Elisabeth Meyer-Renschhausen, mit der ich u.a. das Interesse am Hirtenwesen teile und die zu den GründerInnen des Allmendekontors auf dem Tempelhofer Feld gehört, bemüht sich seit einiger Zeit, Schafe wieder in Berlin, vor allem, aber nicht nur, auf dem Tempelhofer Feld, heimisch zu machen. Das könnte durch einen Wanderschäfer besorgt werden oder auch anders geschehen.
Jetzt benutzte sie eine Feier auf dem Feld, um dafür Werbung zu machen, bzw. mich Werbung machen zu lassen 😉 Im Grund ist es eine naheliegende Idee, auf einer riesigen Grasfläche, die zur modernen Allmende werden soll, das zu tun, was auf Allmenden immer geschah: Tiere weiden zu lassen. Das ist gleichermaßen nützlich, nachhaltig und dekorativ. Dementsprechend gibt es dafür auch große Sympathien – freilich auch einige Bedenken, z.B. dass der Schafkot mit dem Liegebedürfnis der Besucher kollidieren könne. Das erscheint eher als ein lösbares Problem, sei es durch Zäune oder durch Achtsamkeit.
Neben der nützlichen und ästhetischen Bedeutung kann das Projekt aber auch eine darüber hinausweisende symbolische haben: In unserer Zeit, in der, nachdem sie die menschliche Kultur fast von Anfang an begleitet haben, das Ende der Haustiere gekommen zu sein scheint, ist es sehr angebracht, dagegen ein Mahnzeichen zu setzen. Zu unseren Lebzeiten sind die Weidetiere weitgehend von den Weiden verschwunden und zuerst in Ställen, dann in Tierfabriken verschwunden. Der Trost, dass es in anderen Regionen der Welt noch Hirtenvölker und größere Bedeutung der Weidewirtschaft gibt, ist nur ein schwacher. Auch diese sind vom Verschwinden bedroht. Landgrabbing, Bewässerungsprojekte und Klimaveränderung rauben ihnen die Lebensgrundlage. Nur ein Beispiel: im südlichen Marokko führten Stauseen zur Bewässerung der Datteloasen im Oberlauf dazu, dass der Oued Draa, der größte Fluss Marokkos, im Unterlauf, wo nomadische Berber leben, über große Zeiten kein Wasser mehr führt, und die Hirten keine Aussichten haben, ihr angestammtes Leben weiterführen zu können.

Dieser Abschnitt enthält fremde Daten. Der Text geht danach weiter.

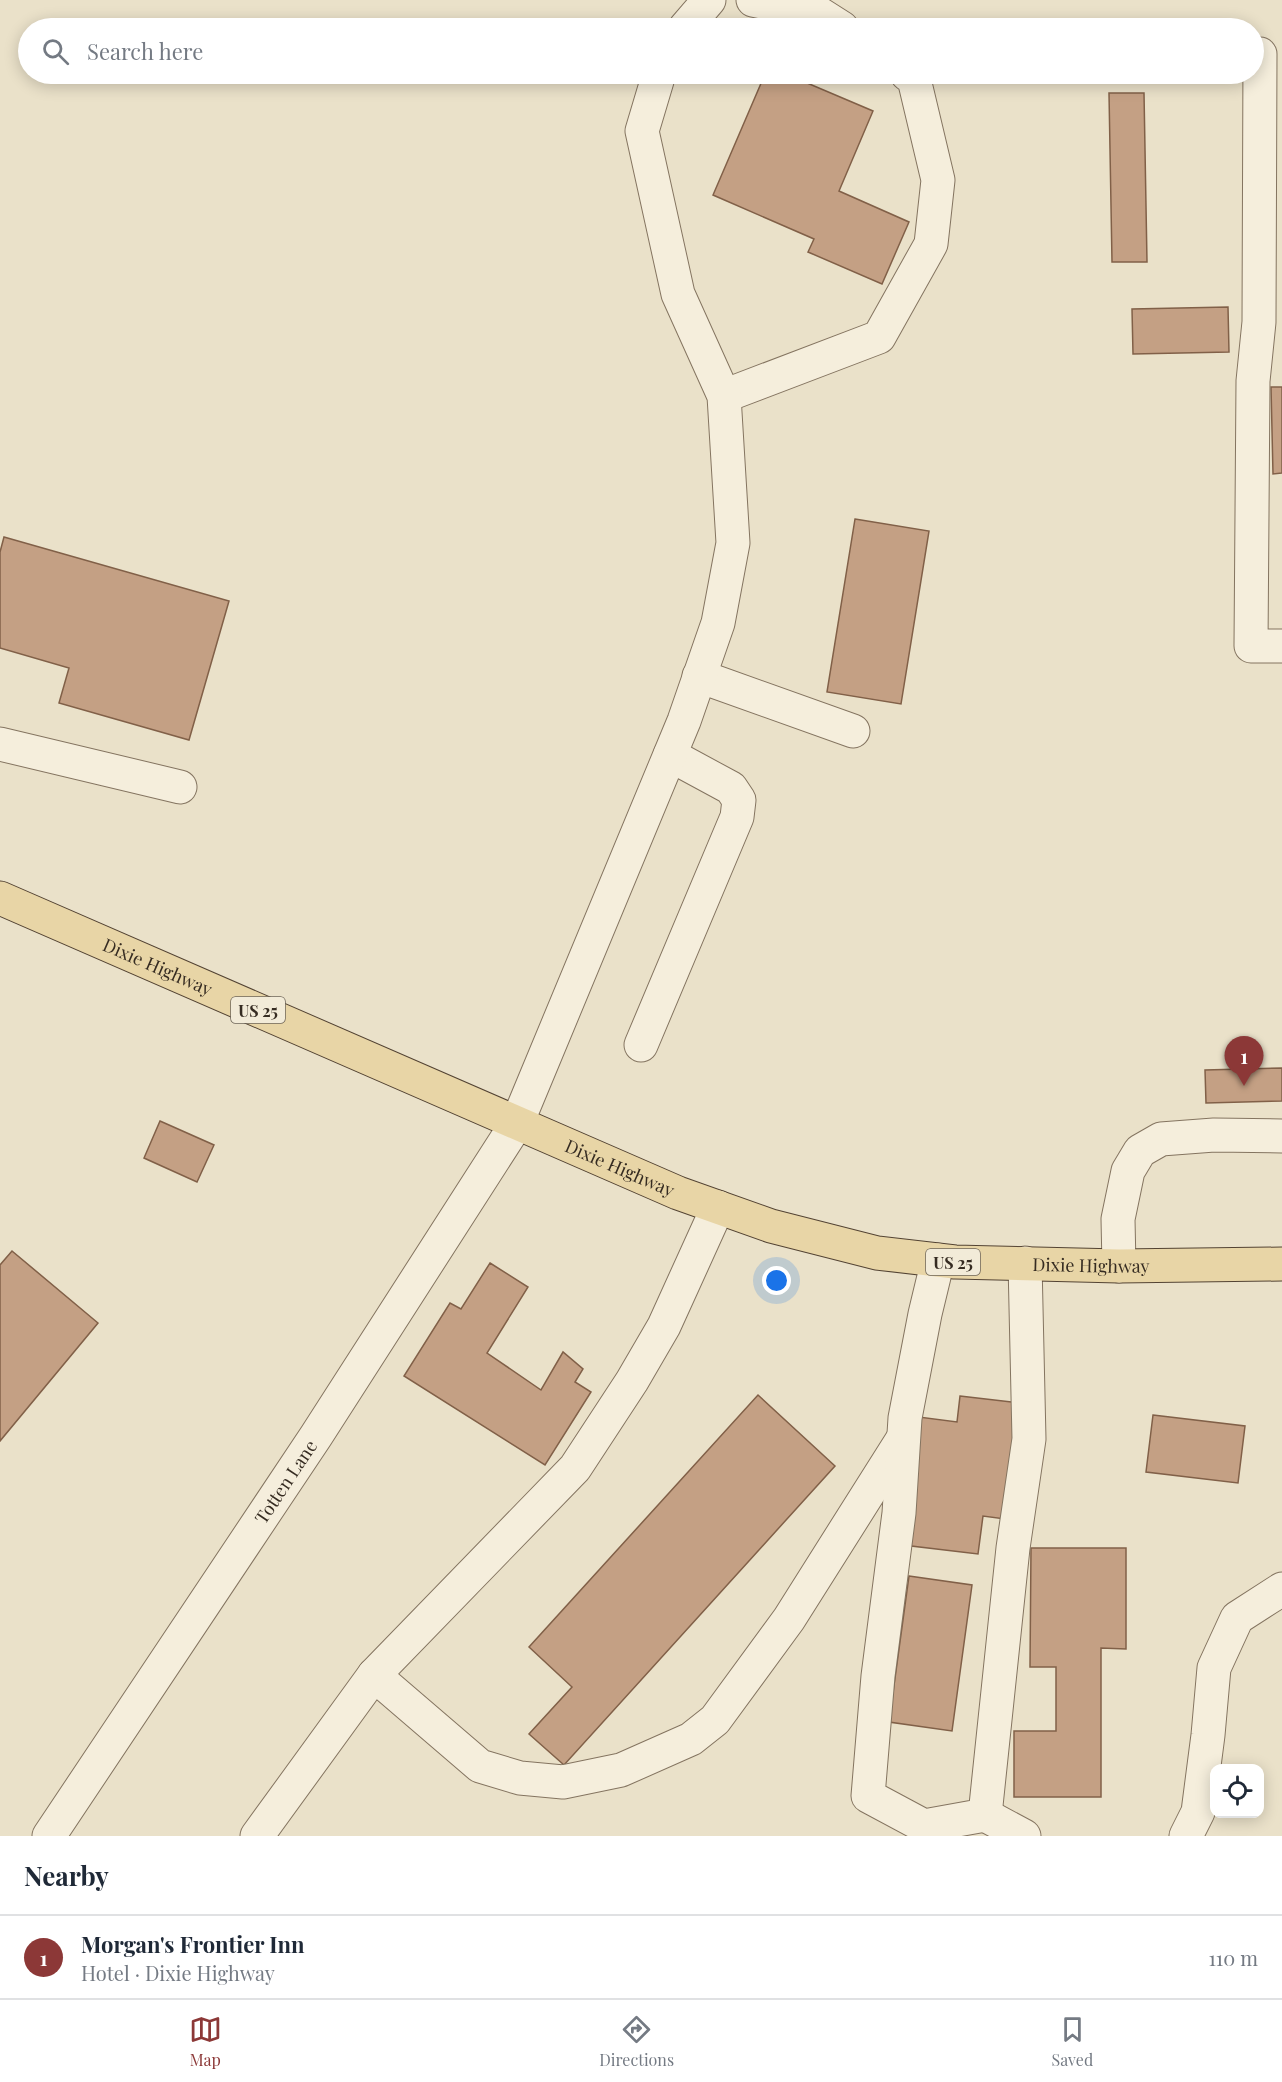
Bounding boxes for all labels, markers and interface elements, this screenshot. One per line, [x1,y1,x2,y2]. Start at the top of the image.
search box [18,18,1264,84]
icon: search [39,35,72,68]
text: Search here [87,36,203,66]
street label: Dixie Highway [99,932,216,1001]
road number: US 25 [231,997,285,1023]
pin: 1 [1224,1036,1264,1086]
street label: Dixie Highway [561,1133,678,1202]
road number: US 25 [926,1249,980,1275]
street label: Dixie Highway [1032,1252,1150,1278]
your location [762,1266,791,1295]
street label: Totten Lane [249,1435,322,1528]
map controls [1210,1764,1264,1818]
button: locate [1210,1764,1264,1818]
text: Nearby [24,1858,109,1893]
text: Morgan's Frontier Inn [81,1929,304,1959]
text: 1 [40,1944,47,1971]
text: 110 m [1208,1944,1258,1971]
text: Hotel · Dixie Highway [81,1959,275,1986]
tab: Map [189,2013,222,2070]
tab: Directions [599,2013,674,2070]
tab: Saved [1052,2013,1093,2070]

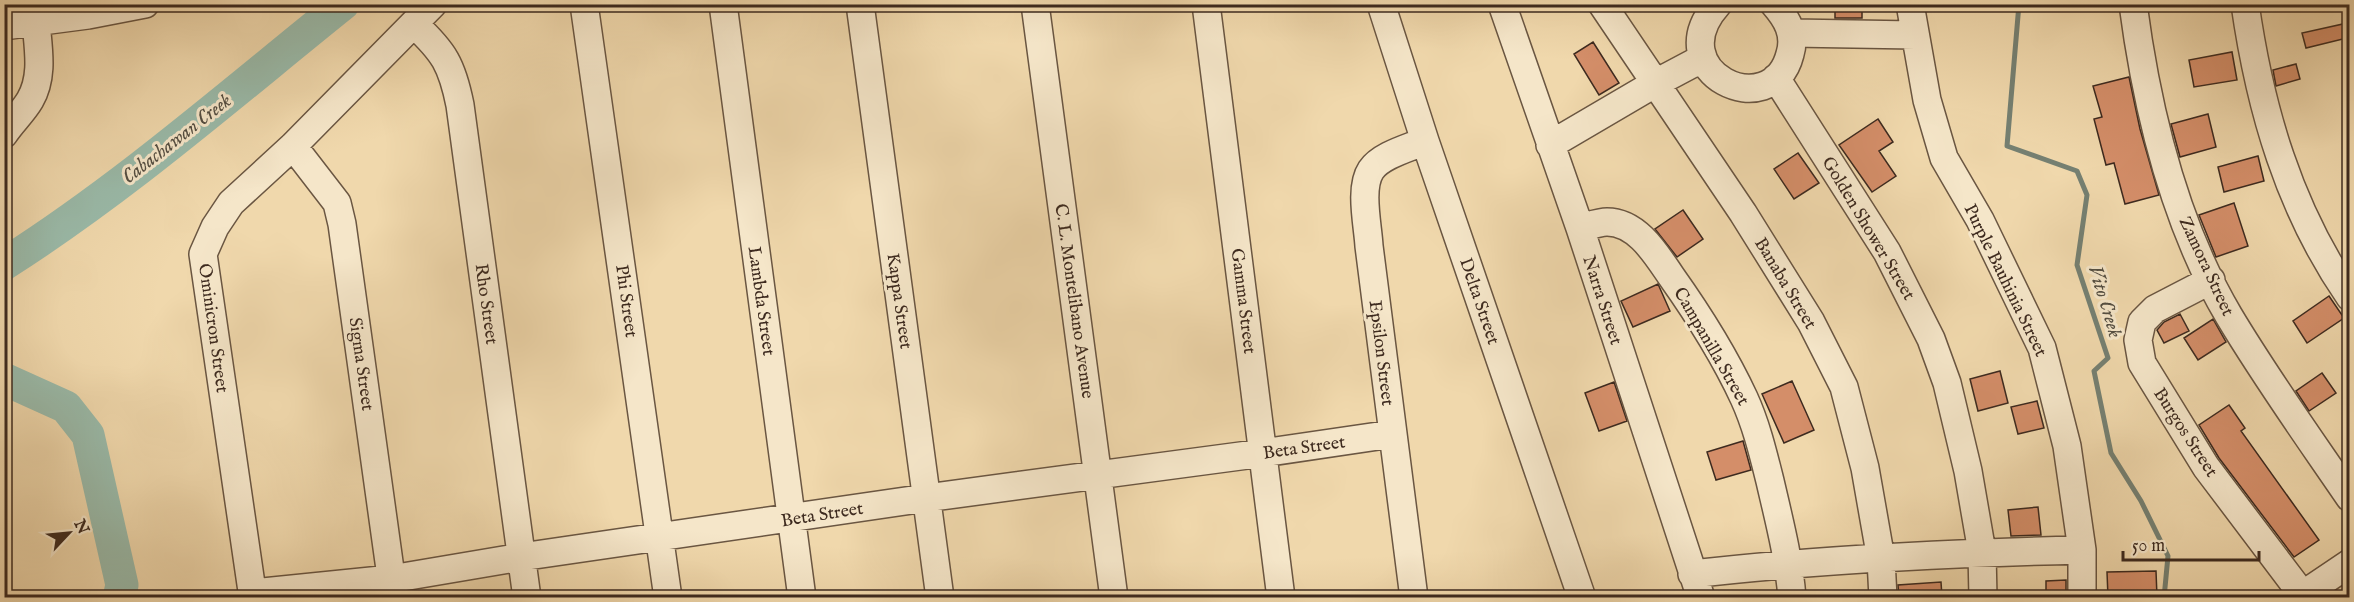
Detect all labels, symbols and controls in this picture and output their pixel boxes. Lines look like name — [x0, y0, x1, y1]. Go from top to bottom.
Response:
water label: Cabachawan Creek — [117, 89, 237, 190]
street label: Golden Shower Street — [1816, 153, 1920, 305]
street label: Purple Bauhinia Street — [1958, 200, 2052, 361]
street label: C. L. Montelibano Avenue — [1048, 202, 1099, 400]
street label: Zamora Street — [2173, 213, 2239, 320]
street label: Banaba Street — [1748, 234, 1821, 334]
street label: Lambda Street — [741, 245, 780, 357]
street label: Gamma Street — [1225, 247, 1260, 355]
street label: Kappa Street — [880, 252, 917, 351]
street label: Narra Street — [1576, 253, 1627, 348]
street label: Delta Street — [1453, 255, 1504, 348]
street label: Ominicron Street — [192, 262, 233, 394]
street label: Rho Street — [468, 262, 503, 346]
water label: Vito Creek — [2082, 262, 2127, 341]
street label: Phi Street — [609, 263, 642, 339]
street label: Campanilla Street — [1668, 284, 1754, 410]
street label: Epsilon Street — [1363, 299, 1398, 407]
street label: Sigma Street — [343, 316, 378, 412]
street label: Burgos Street — [2147, 384, 2222, 482]
street label: Beta Street — [1262, 431, 1347, 466]
street label: Beta Street — [780, 498, 865, 533]
north arrow — [39, 503, 99, 563]
text: N — [68, 516, 93, 538]
scale bar — [2123, 524, 2260, 562]
text: 50 m — [2132, 535, 2165, 558]

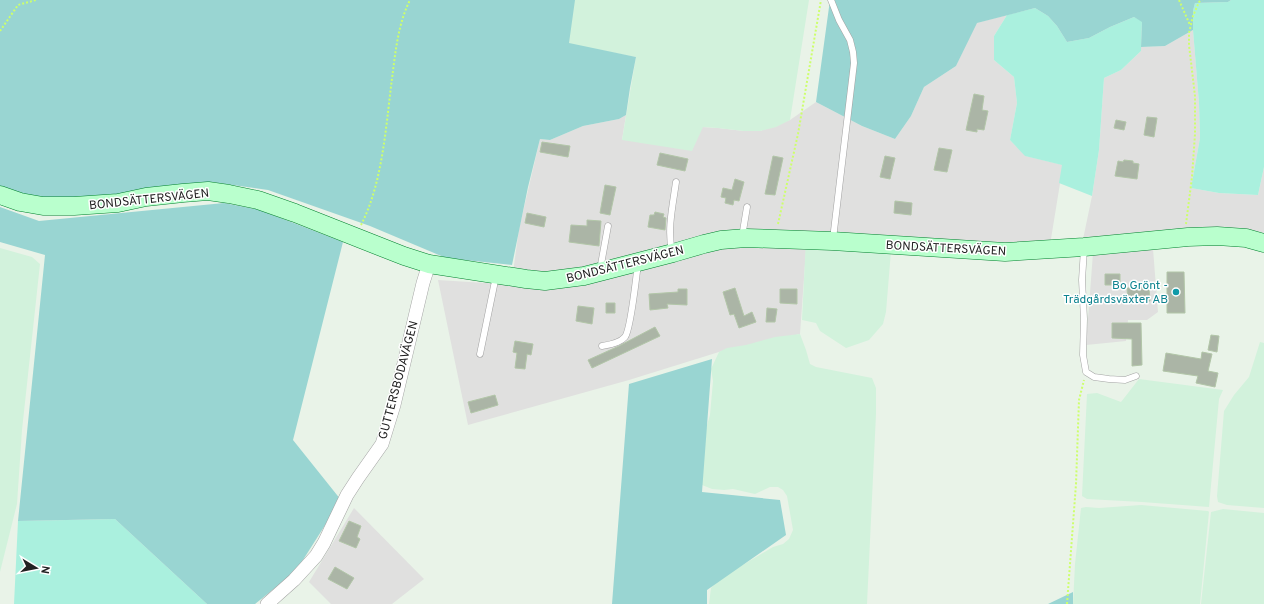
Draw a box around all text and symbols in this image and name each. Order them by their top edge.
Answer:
street label: BONDSÄTTERSVÄGEN [88,186,210,214]
street label: BONDSÄTTERSVÄGEN [885,238,1007,260]
street label: BONDSÄTTERSVÄGEN [565,243,686,287]
place label: Bo Grönt - Trädgårdsväxter AB [1063,278,1168,308]
marker: Bo Grönt - Trädgårdsväxter AB [1171,287,1181,297]
street label: GUTTERSBODAVÄGEN [375,319,422,441]
north arrow [16,548,56,588]
text: N [37,564,52,575]

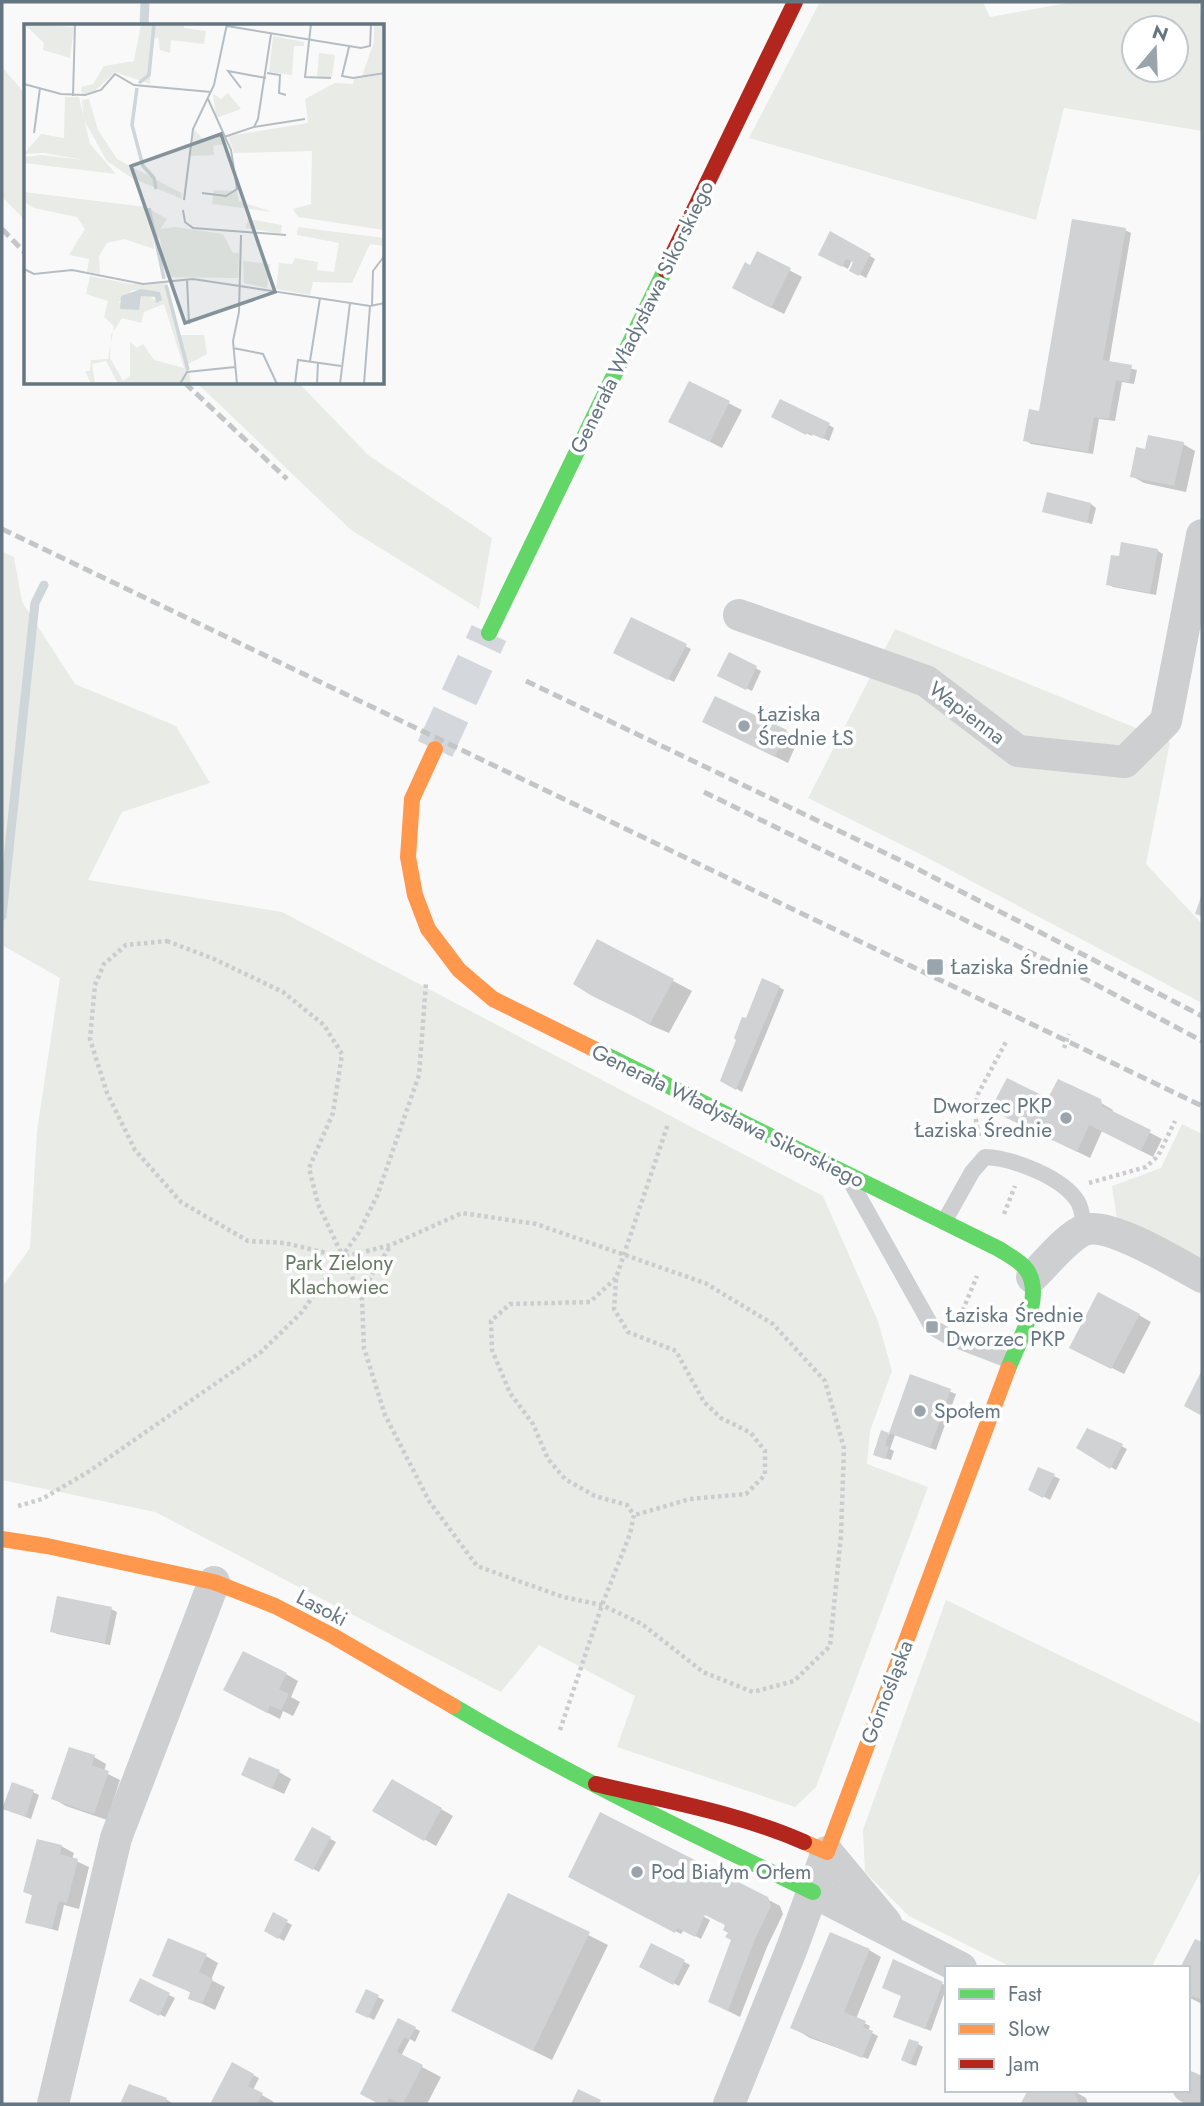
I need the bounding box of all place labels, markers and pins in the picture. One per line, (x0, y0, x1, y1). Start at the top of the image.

Schafe für das Tempelhofer Feld sind mithin in vielfacher Hinsicht eine schöne Idee, aber beileibe keine neue. Schon lange vor der Nutzung als Flughafen weideten dort Schafe, in manchen Zeiten mehrere tausend, und auch neben dem Flugbetrieb blieb das bis Anfang der 90er Jahre erhalten. Dokumentiert ist das auf der Webseite von Peter Papke
Tempelhofer Feld um 1900
Tempelhofer Feld 1969 (mit Flugzeugen)
Die Stilllegung sollte dem eine neue Chance geben. Vgl. dazu den Tagesspiegel und die Morgenpost. Nach einem Artikel in der BZ ist der Wunsch nach einer Schafherde der meistgenannte unter den Besuchern.